とにかく待たせても悪いから、急いで階段を上る。

屋上のドアを開けると、ヒロインちゃんの後姿が見えた。

「ヒロインちゃん?」

声をかけると弾かれたように振り向く彼女。

「翔くん。ごめんね、呼び出したりして」

「ううん。
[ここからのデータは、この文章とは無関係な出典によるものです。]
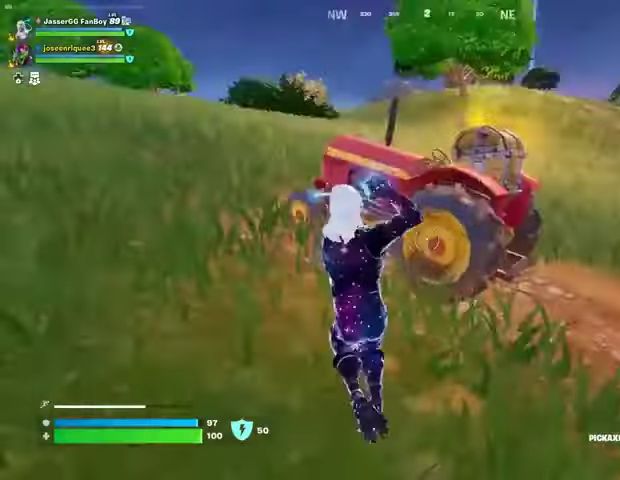
{"buttons": ["SQUARE"], "left_stick": "right", "right_stick": "center", "events": [[133, "R3", "up"], [133, "right_stick", "up"], [267, "right_stick", "center"], [367, "SQUARE", "down"], [400, "SQUARE", "up"], [500, "SQUARE", "down"]]}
どうしたの?屋上なんて寒いのに…。
まだ楽屋にメンバーいるからそっちで話そう?」

俺の言葉に彼女は頭を横に振った。

「皆いると…ないから…」

彼女の声は消え入りそうなほど小さい。
よく聞こうともう一歩近づくと、小さな箱が差し出された。

「これ…?」

「収録前だと時間なくて翔くんだけに渡せないと思って…。
でも翔くんだけにあげないと変に思われるから、皆にって形で渡したの」

(それって…まさか…?)

「翔くん…私、翔くんが好きです…」

きっとありったけの勇気を振り絞って俺を呼び出したんだろう。
薄暗くなった夕暮れの中でも、彼女が赤くなっているのが分かる。

「ありがとう、ヒロインちゃん…。
俺もヒロインちゃんが好き…だよ」

両手で彼女の肩を抱き寄せると、額にキスをする。

寒さも吹っ飛ぶ大逆転のバレンタイン・ディ。
これからはチョコに負けない甘い時間を、キミと過ごしていこう…。